Howie has also earned his reputation for playing pranks. His most notorious incident involved some researchers and a canoe. “It was Sunday, and Tom O’Shea from the USGS Sirenia Project and I were going out for a count,” said Wayne Hartley, who was a Blue Spring ranger at the time, under the auspices of the Florida Department of Environmental Protection. “Someone handed me one of the state’s cameras to put up later, so I took it along, making three cameras in the canoe. I was in all my glory -- tie and straw ranger hat. In front of the platform crowded with visitors, Tom pointed out Howie approaching, but as it was Howie we thought nothing of it. However, Howie was playing with other manatees and hadn’t noticed us. When he bumped our canoe, it startled him, and he lunged forward. Just as Tom and I congratulated ourselves on surviving the lunge, Howie’s tail hit the canoe as he fled. We tumbled out, and the cameras were left in a foot of water in the canoe. Tom and I swam the canoe to shallow water with what seemed like hundreds of photos being taken, and we made a column in the Daytona Beach News Journal under the heading ‘Manatee Takes Revenge!’ For a long time after that, as soon as Howie knew the canoe was about, he would lead a howling charge out of the run. Fortunately, many manatees would realize the alarm call was about the canoe and lay back down. But it made my manatee counts more difficult! Now when I'm in the run taking photos or measurements and I look up and see Howie has just come in and is looking at me, my thought is: Go on Howie, up the run. PLEASE ignore me!"

Researchers use the scars on Howie's paddle-shaped tail to help idenfity him. This photo was taken in February 2014.
© Wayne Hartley, Save the Manatee Club

Another story about Howie involves the swim area at Blue Spring. Although the park is now closed to swimming during manatee season, it used to be open in the winter with the stipulation that swimmers had to leave if a manatee was present. Well, Howie liked spending time in the swim area. He developed the habit of coming into the swim area during the day and getting all the swimmers kicked out as a result! Now that swimming is not allowed in the winter months, Howie can come and go as he pleases without causing headaches for the park rangers.

In the last few years, Howie has been following his usual pattern of coming in early for the season. In 2012, his first visit was on Halloween, and he showed up on a chilly day after Thanksgiving in 2013 when the air temperature was down in the 30s. Howie made 16 visits during the 2012 – 2013 season and 18 visits last year. He hung out with his usual gang and departed for the season in March in both years.

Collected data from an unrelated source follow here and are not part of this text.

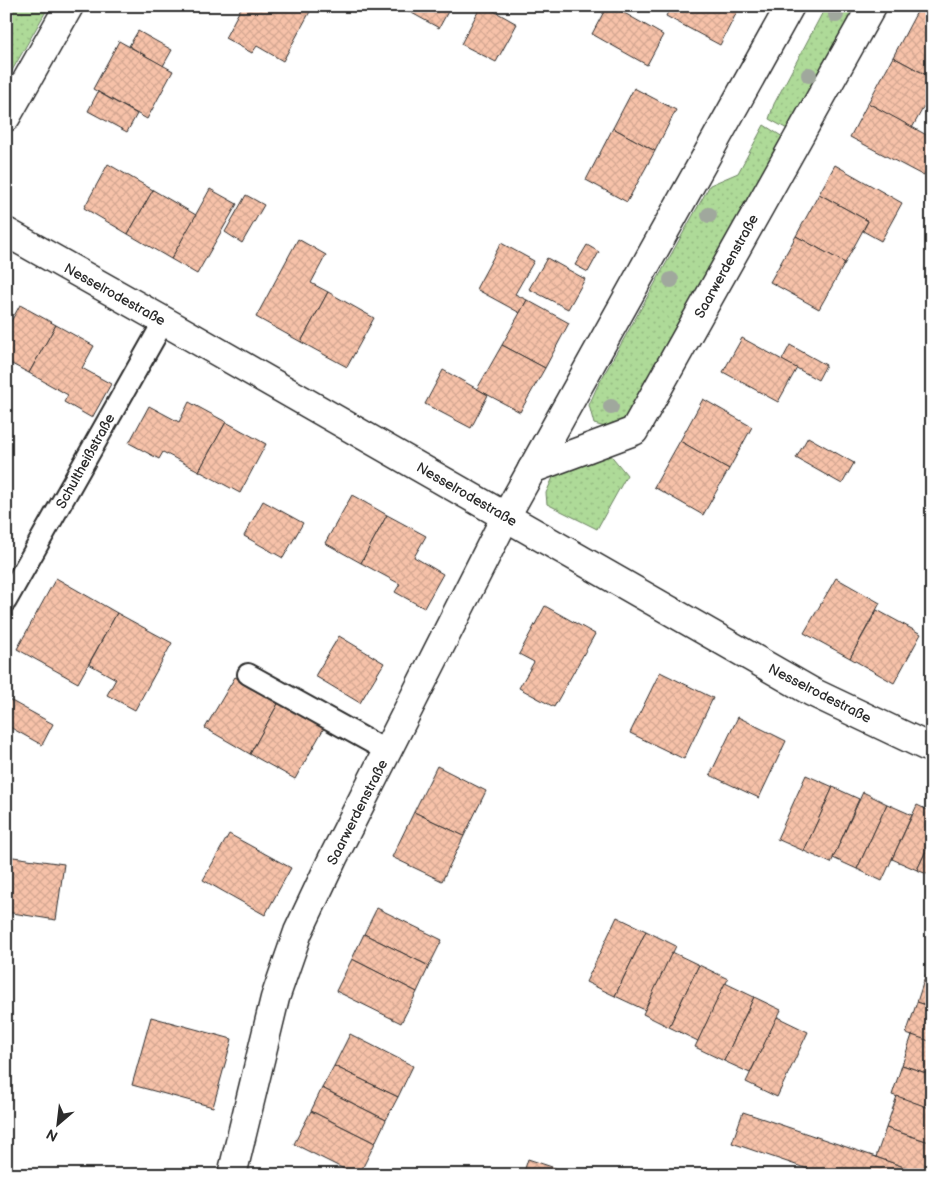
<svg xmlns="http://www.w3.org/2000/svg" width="938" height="1181" viewBox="0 0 938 1181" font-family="'Balsamiq Sans',sans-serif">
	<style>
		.grass { fill: url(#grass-dots); stroke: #6c8262 }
		.building { fill: url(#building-cross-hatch); stroke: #2b2b2b }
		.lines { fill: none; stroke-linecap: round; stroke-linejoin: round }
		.lane-casing { stroke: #2b2b2b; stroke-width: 24 }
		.street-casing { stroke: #2b2b2b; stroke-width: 31 }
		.lane { stroke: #fff; stroke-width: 20 }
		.street { stroke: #fff; stroke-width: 28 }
		.tree { fill: #a0a89d }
		.labels { text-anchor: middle; stroke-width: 4.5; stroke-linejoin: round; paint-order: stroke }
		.street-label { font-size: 14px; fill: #2b2b2b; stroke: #fff }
	</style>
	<defs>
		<pattern id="grass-dots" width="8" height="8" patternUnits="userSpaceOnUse" patternTransform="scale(1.25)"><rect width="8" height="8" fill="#aeda98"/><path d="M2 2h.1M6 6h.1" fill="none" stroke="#96bb83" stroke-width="1.8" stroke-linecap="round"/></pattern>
		<pattern id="building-cross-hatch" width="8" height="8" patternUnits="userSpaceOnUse" patternTransform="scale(1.25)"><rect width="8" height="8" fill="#f7c2a9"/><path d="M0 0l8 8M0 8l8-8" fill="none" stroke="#d4a792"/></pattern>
	</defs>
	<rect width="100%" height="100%" fill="#fff"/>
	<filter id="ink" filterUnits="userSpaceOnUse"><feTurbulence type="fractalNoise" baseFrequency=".02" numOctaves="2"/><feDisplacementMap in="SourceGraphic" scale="10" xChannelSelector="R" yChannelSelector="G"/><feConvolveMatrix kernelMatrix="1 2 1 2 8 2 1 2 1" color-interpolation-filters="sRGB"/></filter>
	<g filter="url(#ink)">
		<!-- grass -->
		<g class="grass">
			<path d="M6 6H49L6 81Z"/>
			<path d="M826 6H860L791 131 769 119 774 104Z"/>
			<path d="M764 125 786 139 631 419 613 429 594 424 589 405 597 387 710 185 738 173Z"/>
			<path d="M609 453 627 475 597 529 547 504 546 493 555 473Z"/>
		</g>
		<!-- building -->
		<g class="building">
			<path d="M242 6H313L283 61 257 46 252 53 225 38Z"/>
			<path d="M399 6H451L439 28Z"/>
			<path d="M481 6H485L517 24 496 62 461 44Z"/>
			<path d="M607 6H612L663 35 647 65 592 34Z"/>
			<path d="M671 6H740L720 45 666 16Z"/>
			<path d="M920 6H932V78L893 57Z"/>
			<path d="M138 31 172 50 163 66 129 46Z"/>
			<path d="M119 41 173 71 147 119 93 89Z"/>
			<path d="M893 57 932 78V92L912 128 868 103Z"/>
			<path d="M634 88 676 110 655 151 613 128Z"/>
			<path d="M98 92 137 114 127 132 88 111Z"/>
			<path d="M868 103 932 138V162L924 176 850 137Z"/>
			<path d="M613 128 655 151 627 202 586 180Z"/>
			<path d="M108 164 153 190 128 234 84 208Z"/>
			<path d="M835 165 902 203 881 241 863 231 868 221 819 194Z"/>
			<path d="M210 189 237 204 197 274 171 259Z"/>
			<path d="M153 190 196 215 171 259 128 234Z"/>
			<path d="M819 194 868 221 845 263 796 236Z"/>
			<path d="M246 195 264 205 242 243 225 232Z"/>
			<path d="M796 236 845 263 819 309 770 282Z"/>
			<path d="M298 239 326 255 311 283 328 292 301 342 256 317Z"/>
			<path d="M501 243 534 261 515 294 527 300 520 313 476 289Z"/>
			<path d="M587 245 599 252 588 272 575 265Z"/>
			<path d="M547 258 585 279 568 309 529 289Z"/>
			<path d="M328 292 374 318 347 367 301 342Z"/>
			<path d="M527 300 569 323 545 368 502 345Z"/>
			<path d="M20 305 56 325 29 373 6 361V324L9 325Z"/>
			<path d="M56 325 94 346 82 368 111 384 92 418 64 402 68 395 29 373Z"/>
			<path d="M742 338 797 368 778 402 723 372Z"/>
			<path d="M502 345 545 368 520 412 477 389Z"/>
			<path d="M790 345 826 365 818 380 782 360Z"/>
			<path d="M443 370 488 395 471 428 425 404Z"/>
			<path d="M703 399 752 427 729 469 680 441Z"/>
			<path d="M189 402 226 422 199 471 163 452 159 459 129 443 149 406 179 422Z"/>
			<path d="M226 422 266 444 240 493 199 471Z"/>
			<path d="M808 437 854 463 842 484 796 458Z"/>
			<path d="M680 441 729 469 703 515 654 487Z"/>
			<path d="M352 495 387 515 361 563 325 543Z"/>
			<path d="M263 501 303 523 283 558 244 536Z"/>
			<path d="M387 515 426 536 414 557 443 574 424 608 395 592 400 584 361 563Z"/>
			<path d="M56 578 117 613 78 683 17 649Z"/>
			<path d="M836 578 880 603 850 658 804 633Z"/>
			<path d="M545 606 595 634 554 707 519 688 534 662 519 654Z"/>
			<path d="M877 610 921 634 894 683 850 658Z"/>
			<path d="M117 613 172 643 135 710 107 695 116 679 89 664Z"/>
			<path d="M339 636 384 663 360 703 315 676Z"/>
			<path d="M660 672 713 698 684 759 630 733Z"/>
			<path d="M235 677 279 702 250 754 205 728Z"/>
			<path d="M6 698 53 724 42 745 6 725Z"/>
			<path d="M279 702 324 728 295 779 250 754Z"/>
			<path d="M738 717 786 741 759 798 710 775Z"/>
			<path d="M437 766 486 791 464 836 414 812Z"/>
			<path d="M806 775 833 787 804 851 777 839Z"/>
			<path d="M833 787 859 799 831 863 804 851Z"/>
			<path d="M863 792 887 804 857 869 833 858Z"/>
			<path d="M887 804 912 815 882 881 857 869Z"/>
			<path d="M917 805 932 812V838L917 870 892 859Z"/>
			<path d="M414 812 464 836 442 881 392 857Z"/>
			<path d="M229 834 291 868 265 915 203 880Z"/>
			<path d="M932 838V876L917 870Z"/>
			<path d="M6 856 64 864 56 920 6 912Z"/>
			<path d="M377 908 442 940 429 966 364 934Z"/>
			<path d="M617 917 646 931 615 996 586 982Z"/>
			<path d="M646 931 676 946 645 1010 615 996Z"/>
			<path d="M364 934 429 966 417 992 352 959Z"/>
			<path d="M672 952 699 965 669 1027 643 1014Z"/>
			<path d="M352 959 417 992 401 1023 336 991Z"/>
			<path d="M699 965 728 979 698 1041 669 1027Z"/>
			<path d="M926 974 932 976V1007L917 1002Z"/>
			<path d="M725 983 754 997 724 1061 695 1047Z"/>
			<path d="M754 997 781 1010 750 1073 724 1061Z"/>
			<path d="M917 1002 932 1007V1042L906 1034Z"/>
			<path d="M151 1017 232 1039 213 1107 132 1085Z"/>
			<path d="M777 1017 808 1032 777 1097 746 1082Z"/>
			<path d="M350 1034 413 1066 398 1097 334 1066Z"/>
			<path d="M912 1035 932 1042V1075L902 1065Z"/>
			<path d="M902 1065 932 1075V1109L892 1095Z"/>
			<path d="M334 1066 398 1097 386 1120 322 1088Z"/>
			<path d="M322 1088 386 1120 375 1143 311 1111Z"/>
			<path d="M897 1096 932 1109V1143L886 1128Z"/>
			<path d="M311 1111 375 1143 359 1175H356L294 1144Z"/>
			<path d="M743 1112 876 1157 927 1175H825L732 1143Z"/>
			<path d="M886 1128 932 1143V1175H927L876 1157Z"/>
			<path d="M528 1159 558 1169 556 1175H523Z"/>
			<path d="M558 1169 576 1175H556Z"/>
		</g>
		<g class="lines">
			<!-- lane casing -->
			<g class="lane-casing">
				<g id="lane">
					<path d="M6 601 164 321"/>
					<path d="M248 674 387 751"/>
				</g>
			</g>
			<!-- street casing -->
			<g class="street-casing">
				<g id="street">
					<path d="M6 117 69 6"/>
					<path d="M6 232 164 321 812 692 932 749"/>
					<path d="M532 469 634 431 872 6"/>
					<path d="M232 1175 275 998 298 932 333 858 506 516 790 6"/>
				</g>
			</g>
			<!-- lane -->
			<use href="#lane" class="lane"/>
			<!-- street -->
			<use href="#street" class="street"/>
		</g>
		<!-- trees -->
		<g class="tree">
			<circle cx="836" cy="15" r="8"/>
			<circle cx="809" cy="75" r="8"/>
			<circle cx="709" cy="215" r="8"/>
			<circle cx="671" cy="280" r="8"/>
			<circle cx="611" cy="407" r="8"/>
		</g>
	</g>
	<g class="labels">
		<!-- street labels -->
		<g class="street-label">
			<text transform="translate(726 266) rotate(-61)" y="5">Saarwerdenstraße</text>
			<text transform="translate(115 294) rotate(29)" y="5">Nesselrodestraße</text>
			<text transform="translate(85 461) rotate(-61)" y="5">Schultheißstraße</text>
			<text transform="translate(467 494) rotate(30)" y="5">Nesselrodestraße</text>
			<text transform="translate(820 693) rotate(27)" y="5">Nesselrodestraße</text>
			<text transform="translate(357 812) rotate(-63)" y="5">Saarwerdenstraße</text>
		</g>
	</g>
	<!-- margin -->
	<rect width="938" height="1181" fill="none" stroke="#fff" stroke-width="25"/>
	<rect x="12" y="12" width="913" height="1156" fill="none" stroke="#2b2b2b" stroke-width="2" filter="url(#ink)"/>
	<!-- north arrow -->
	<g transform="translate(58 1124) rotate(208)" stroke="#ffffff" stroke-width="4" paint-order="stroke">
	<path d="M0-4L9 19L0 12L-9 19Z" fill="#2b2b2b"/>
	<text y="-8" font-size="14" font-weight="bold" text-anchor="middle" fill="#2b2b2b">N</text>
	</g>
</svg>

An interesting incident of note involved Howie and a mating herd last summer. On August 27, 2013, the Florida Fish and Wildlife Conservation Commission’s East Coast Recovery Team (FWC) got a report of a ditch full of manatees behind the Central Florida Regional Hospital in Sanford, Florida. The hospital is located on the banks of Lake Monroe, a waterway that is connected to the St. Johns River. “The FWC wanted to find out what was going on and make sure the manatees could get out,” said Wayne. “All was okay, and the manatees did finally leave and return to Lake Monroe. It appeared that 10 male manatees had pursued a young lovely named Pine into the ditch. I saw pictures and ID’d Brutus, Philip, Paddy Doyle, Turtle, Homer II, Jethro, and Howie, in addition to Pine.”